Ismay's right to live depended on his status on the ship: the problem was that he slipped through all the catagories. He knew, he said, nothing about navigation, but witness after witness described how he had behaved on board with the authority befitting a captain. Returning to England following the inquiry, Ismay was a broken man. His was now, he realised, a posthumous existence; their lives, his wife Florence said, were "ruined". His nightmares woke the house, he received hate mail, an old friend turned him away from the front door. Florence decided that the only way forward was to forbid all mention of the Titanic in Ismay's presence; he was thus pushed into an even deeper silence.

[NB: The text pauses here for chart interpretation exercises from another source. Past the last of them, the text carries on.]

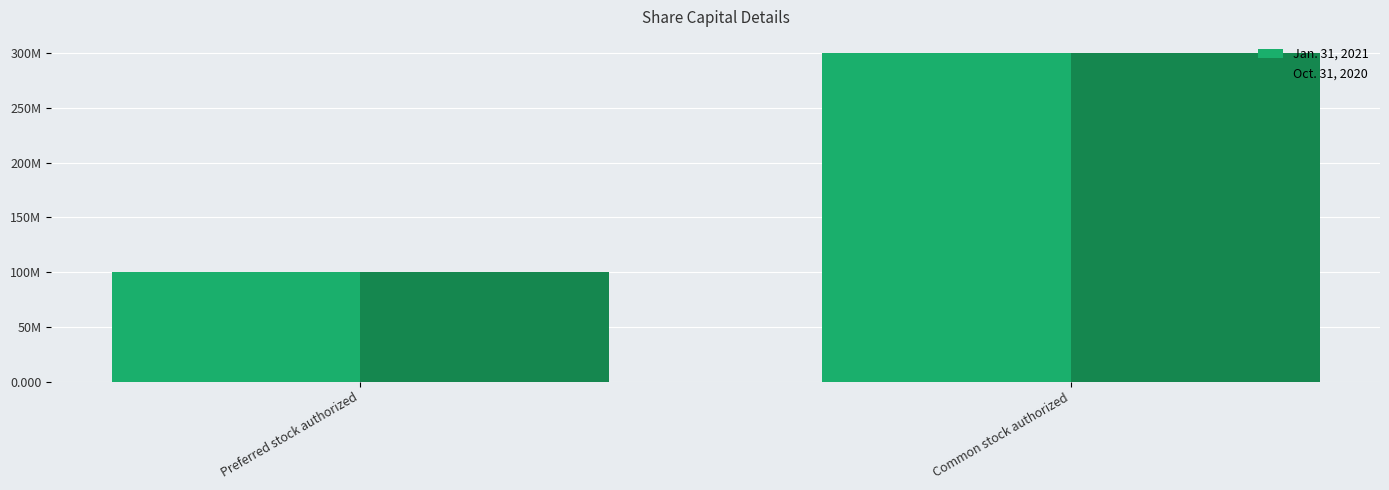

At which category is the sum across all series the highest?

Common stock authorized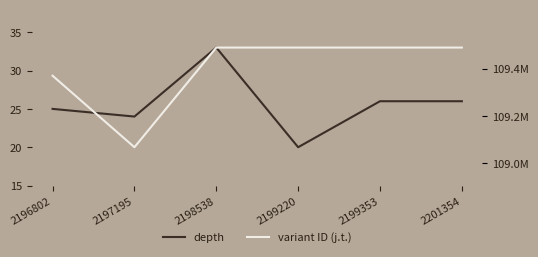

How many series are shown in this chart?

2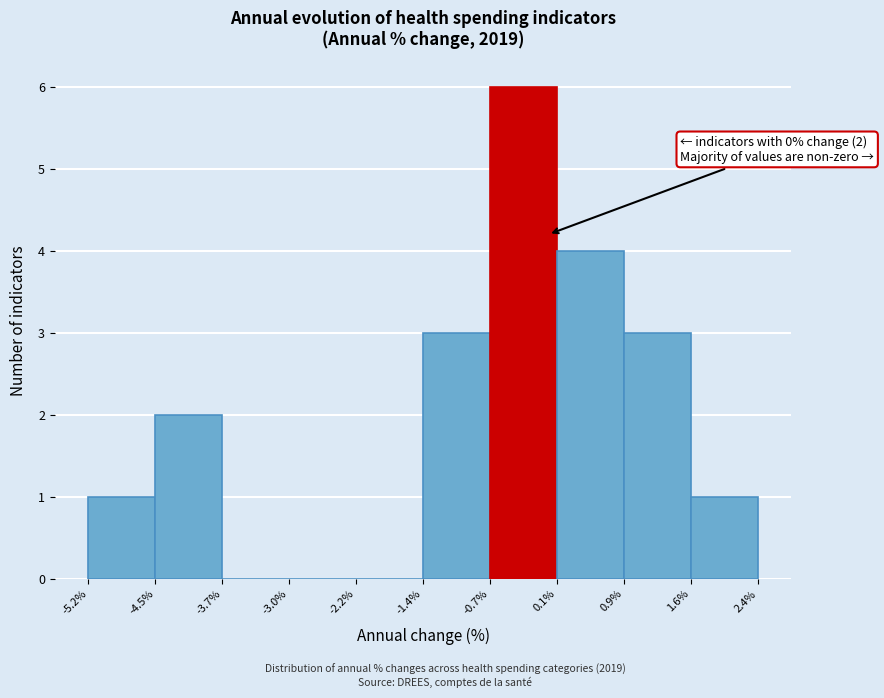

Over which range of the x-axis is the bar tallest?

-0.7% to 0.1%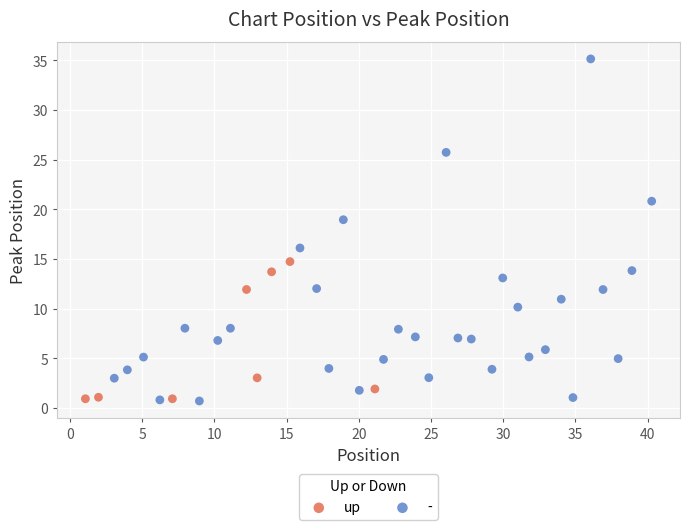

Which series has the widest spread of Y values?

-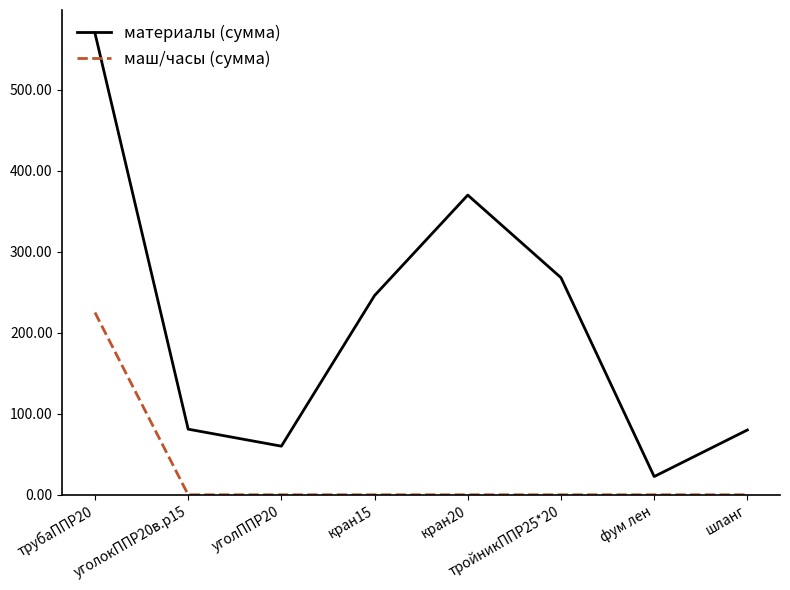

At which category does the chart reach its peak across all series?

трубаППР20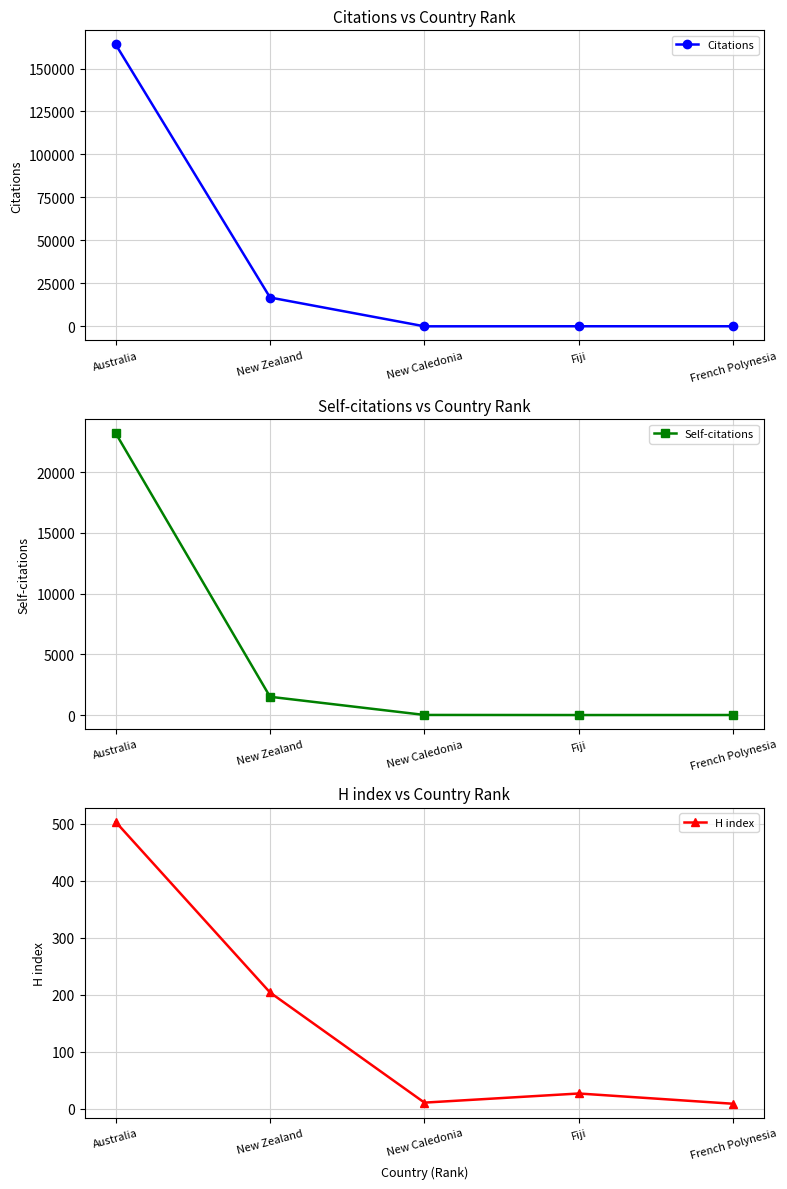

What is the greatest value displayed?

164016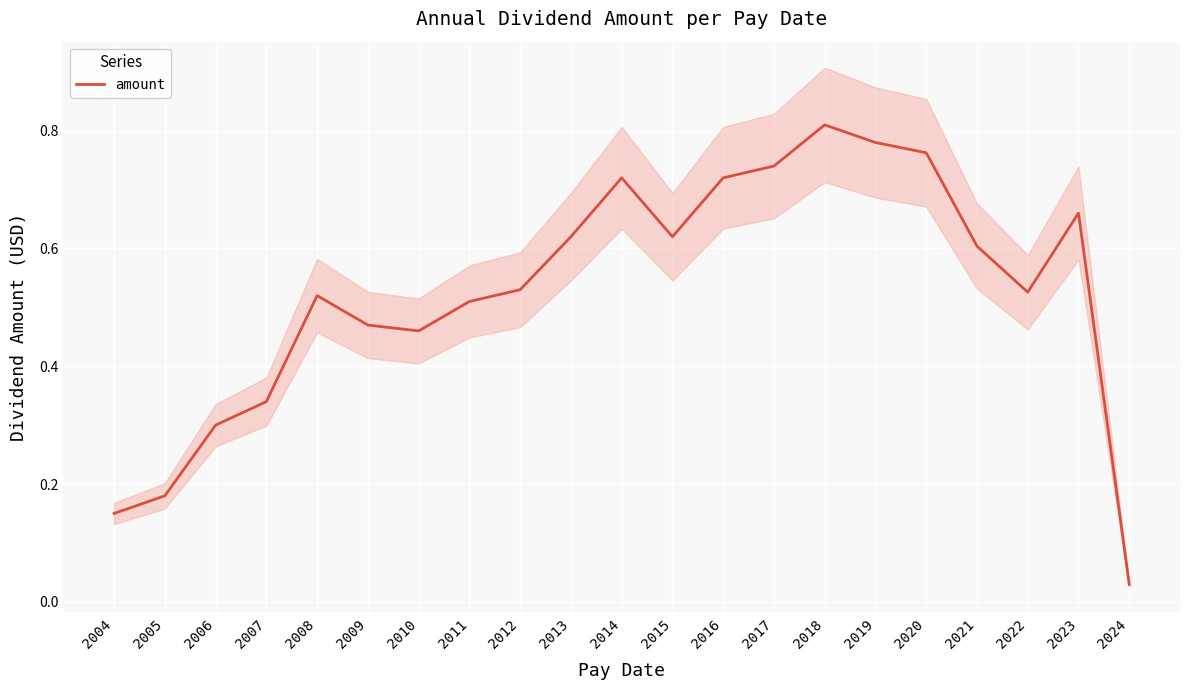

At which label is the value closest to 0?

2024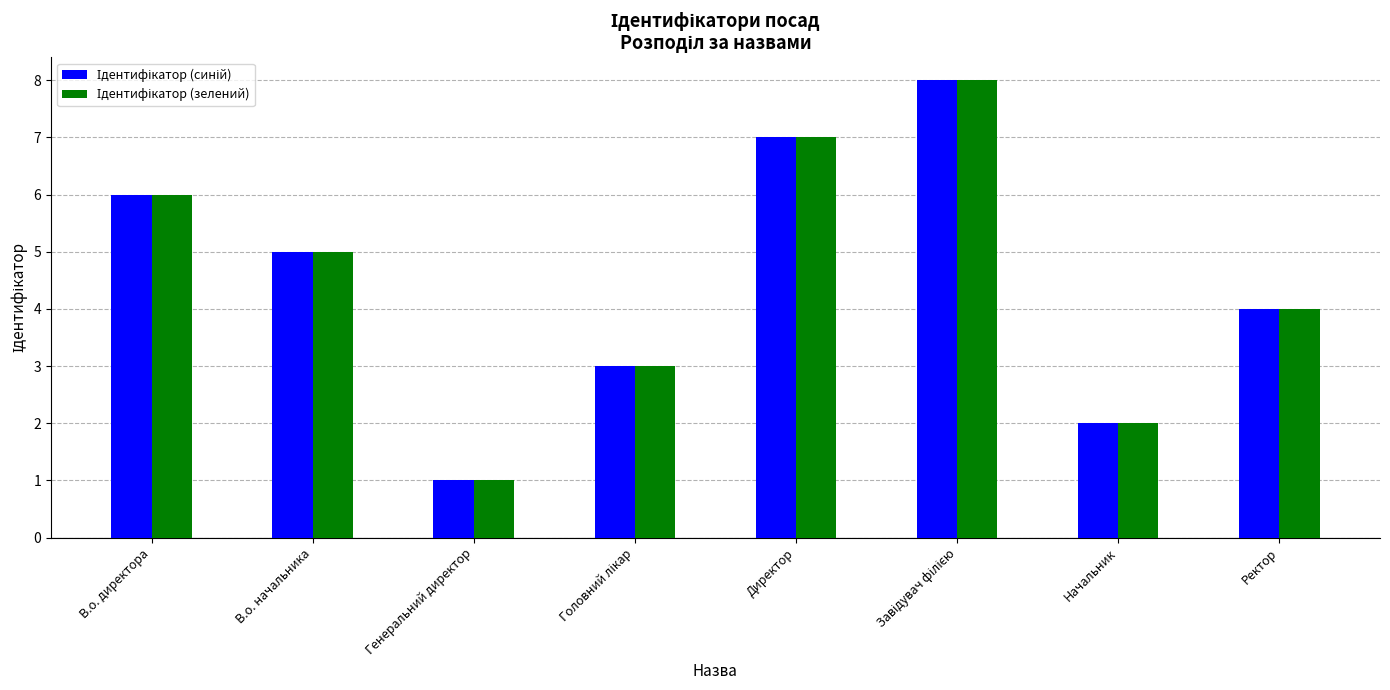

What is the total value across all series at В.о. начальника?

10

Other survivors published accounts of the night or told their stories to journalists. Putting together a narrative made some sense of it all, but apart from insisting that he had jumped from an empty ship, Ismay said nothing, in public or in private, about his experience. The horror and chaos remained unarticulated horror and chaos. Instead, he wrote to Thayer, the only woman who he felt understood him. These letters, and the Sanatogen his sister recommended, provided Ismay's post-traumatic therapy. "Any ambitions I had are entirely gone, and my life's work is ruined," he confided. "I never want to see a ship again, and I loved them so much. What an ending to my life. Perhaps I was too proud of my ships and this is my punishment." Later, mulling over his feelings for her, he tells her that "not a single day goes by without my thinking of you. I often think of where our friendship would have taken us if that awful disaster had not taken place, how well I remember our conversations when everything looked so bright. You had a very peculiar attraction to me and I loved talking to you and hearing you talk..."
It was at this point that Thayer, who would never remarry, stopped replying to Ismay's letters. As John Wilson Foster puts it in The Titanic Complex, we are all on the Titanic. The reason we cannot stop talking about the great liner is because the Titanic is about everything; like Noah's ark, our second most famous ship, she carried the whole world on board. The kitchen staff alone consisted of butchers, bakers, night bakers, Vienna bakers, passenger cooks, grill cooks, fish cooks, sauce cooks, vegetable cooks, soup cooks, larder cooks, roast cooks, Hebrew cooks, pastry cooks, entrée cooks, confectioners, platewarmers, scullions, carvers, kitchen porters, pantry stewards and wine butlers.
The men in the post room tried to save 200,000 letters, and 3,000 sauceboats fell from their shelves as the ship turned and broke in half. The Titanic's three–tiered structure, dividing the richest from the poorest citizens, made her a microcosm of Edwardian society. But with the suggestion that billionaires and stowaways stood shoulder to shoulder on the deck before lying side by side at the bottom of the sea, the Titanic soon became an image of a fairer society – with Ismay alone representing the outmoded world of class privilege.